I recall this being i8*, but if that is not the case, I'll use Bytes instead.

mjacob added inline comments.Jan 21 2016, 6:24 PM
lib/Transforms/IPO/ArgumentPromotion.cpp
432

This is a tradeoff we have to make anyway. E.g. in this revision you introduce more calls to DL.getTypeStoreSize() than you remove. IMHO there is no way to avoid this if we want to make pointers opaque.

Anyway, isSafeToPromoteArgument() has only two callers, one of these is the method itself.

eddyb added inline comments.Jan 21 2016, 6:39 PM
lib/Transforms/IPO/ArgumentPromotion.cpp
432

Odd, I must've misread something else, I thought I saw half a dozen calls. Fair enough then.

eddyb added a comment.Jan 21 2016, 9:15 PM

Sorry @dblaikie, but I almost missed these comments as they weren't showing up in Differential.

I've tried to manually quote them here so that the review makes sense.

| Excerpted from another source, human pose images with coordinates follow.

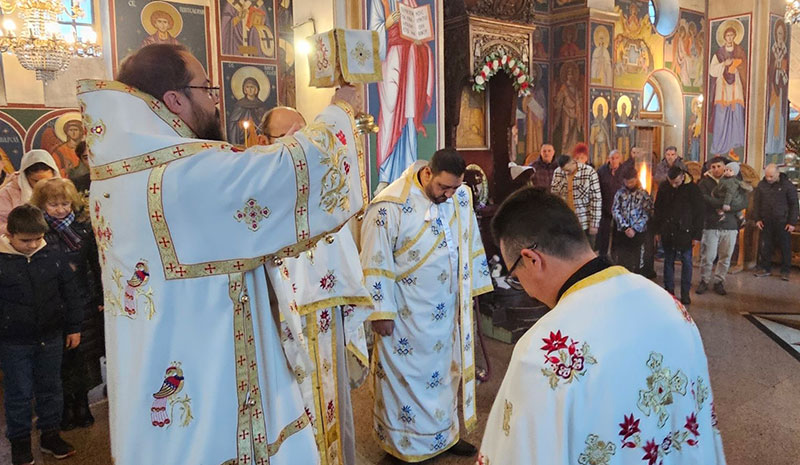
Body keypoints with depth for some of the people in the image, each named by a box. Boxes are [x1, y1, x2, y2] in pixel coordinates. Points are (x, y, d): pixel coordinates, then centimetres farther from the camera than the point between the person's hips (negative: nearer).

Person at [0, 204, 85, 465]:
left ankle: (50, 436, 31)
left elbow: (71, 293, 5)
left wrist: (74, 327, 7)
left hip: (51, 338, 3)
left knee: (50, 389, 15)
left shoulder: (52, 256, -4)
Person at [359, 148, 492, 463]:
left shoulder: (461, 196, -1)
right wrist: (381, 311, -14)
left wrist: (473, 287, 13)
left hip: (448, 308, 6)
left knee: (445, 369, 17)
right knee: (408, 375, 9)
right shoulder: (391, 205, -20)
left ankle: (445, 434, 36)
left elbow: (471, 244, 10)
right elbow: (376, 262, -16)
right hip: (407, 312, -6)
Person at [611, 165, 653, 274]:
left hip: (638, 233, -1)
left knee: (637, 264, 5)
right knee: (621, 264, 5)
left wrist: (635, 229, -13)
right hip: (621, 233, 1)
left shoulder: (643, 194, -1)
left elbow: (646, 214, -5)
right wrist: (625, 227, -11)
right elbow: (615, 211, -2)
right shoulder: (619, 193, 3)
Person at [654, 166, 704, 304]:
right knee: (668, 261, 9)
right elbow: (658, 210, 9)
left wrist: (697, 235, -7)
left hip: (685, 232, -3)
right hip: (668, 232, 3)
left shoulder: (693, 188, -8)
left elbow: (699, 213, -5)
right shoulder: (664, 187, 0)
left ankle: (685, 293, 10)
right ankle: (669, 291, 19)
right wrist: (657, 230, 7)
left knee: (686, 262, 3)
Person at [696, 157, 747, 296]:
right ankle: (704, 281, 16)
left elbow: (744, 202, 0)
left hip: (730, 226, 3)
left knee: (725, 257, 8)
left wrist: (728, 207, -13)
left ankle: (719, 282, 22)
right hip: (711, 225, -2)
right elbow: (705, 199, -16)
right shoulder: (705, 182, 2)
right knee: (708, 256, -1)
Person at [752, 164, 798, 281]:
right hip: (766, 222, 3)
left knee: (785, 248, 3)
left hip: (782, 222, -3)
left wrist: (792, 222, -6)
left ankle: (785, 271, 13)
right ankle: (766, 268, 20)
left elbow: (794, 204, -3)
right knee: (765, 247, 8)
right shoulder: (761, 185, 3)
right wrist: (757, 219, 4)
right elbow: (756, 202, 10)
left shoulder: (787, 185, -6)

lib/Analysis/ValueTracking.cpp
3260

@dblaikie (via email)
I think it'd be best to preserve the old behavior. Feel free to add a
// FIXME: Is this really the right thing, shouldn't we use the blah blah blah
or the like.

There are only 4 possible cases, for a GEP getting a T field in S:

  • No explicit align: before was alignof(S)
    • alignof(S) >= alignof(T): now alignof(S) (same)
    • alignof(S) < alignof(T): now alignof(T) (larger, i.e. overly conservative)
  • Explicit align (A): before was A
    • alignof(S) <= A: now A (same)
    • alignof(S) > A: now alignof(S) (larger, i.e. overly conservative)

The alignof(S) < alignof(T) case seems interesting to me: can an aggregate have a smaller alignment than one of its fields?

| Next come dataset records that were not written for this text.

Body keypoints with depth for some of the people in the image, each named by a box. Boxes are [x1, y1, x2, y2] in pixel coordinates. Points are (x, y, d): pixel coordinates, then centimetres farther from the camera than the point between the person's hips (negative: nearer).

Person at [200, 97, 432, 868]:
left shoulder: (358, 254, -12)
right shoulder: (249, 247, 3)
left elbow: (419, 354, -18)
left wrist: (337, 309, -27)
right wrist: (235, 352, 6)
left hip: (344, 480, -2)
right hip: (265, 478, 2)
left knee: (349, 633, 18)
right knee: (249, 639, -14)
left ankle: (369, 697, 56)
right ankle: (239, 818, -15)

And I'm not sure what, if any, bounds are placed on explicit alignments.

So let's say I want to preserve the old behavior.
I could pass *both* the ABI alignment and the explicit alignment, but that would be even noisier.
Or I could bundle the alignment value and a boolean flag indicating whether it's ABI or explicit.

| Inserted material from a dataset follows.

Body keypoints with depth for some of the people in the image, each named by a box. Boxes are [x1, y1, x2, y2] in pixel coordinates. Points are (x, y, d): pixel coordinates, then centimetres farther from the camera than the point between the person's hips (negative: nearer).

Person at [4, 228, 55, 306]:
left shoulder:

But we need to discuss which semantic is *correct*:

If Base is aligned to Align and Offset is a multiple of Align (checked below), then the resulting pointer should still be aligned.

For this to have been safe in the old implementation, alignof(S) >= alignof(T) must hold, otherwise an aligned Base might not result in an aligned field.

However, if alignof(S) > alignof(T), and no explicit alignment was provided, the old implementation was overly conservative itself and required that Base be aligned to alignof(S) even though alignof(T) would suffice.

3308

@dblaikie (via email)
So was this check unnecessary all along? Or are callers doing an equivalent check now?

All callers I've encountered would now trip an assert were this case to occur, so at least it wasn't tested against.
It might be interesting to see which callers could actually end up with a non-sized type.

lib/Transforms/InstCombine/InstCombineCalls.cpp
1779

@dblaikie (via email)
If it's obviously i8* in the code, that's OK (could you tell me where to look - even if it's a few lines nearby, that'd be helpful), might be worth a comment or assertion.

Ah, I remember now, the check here is actually that if isDereferenceablePointer returns true, and we have an Argument, the information must come from a dereferenceable attribute.

I suppose it might be better to just skip isDereferenceablePointer and just copy the dereferenceable attribute.

This intrinsic (experimental.gc.relocate) is one of the ones which happen to keep all of their pointee information behind a pointer type and will need to be redesigned (slightly).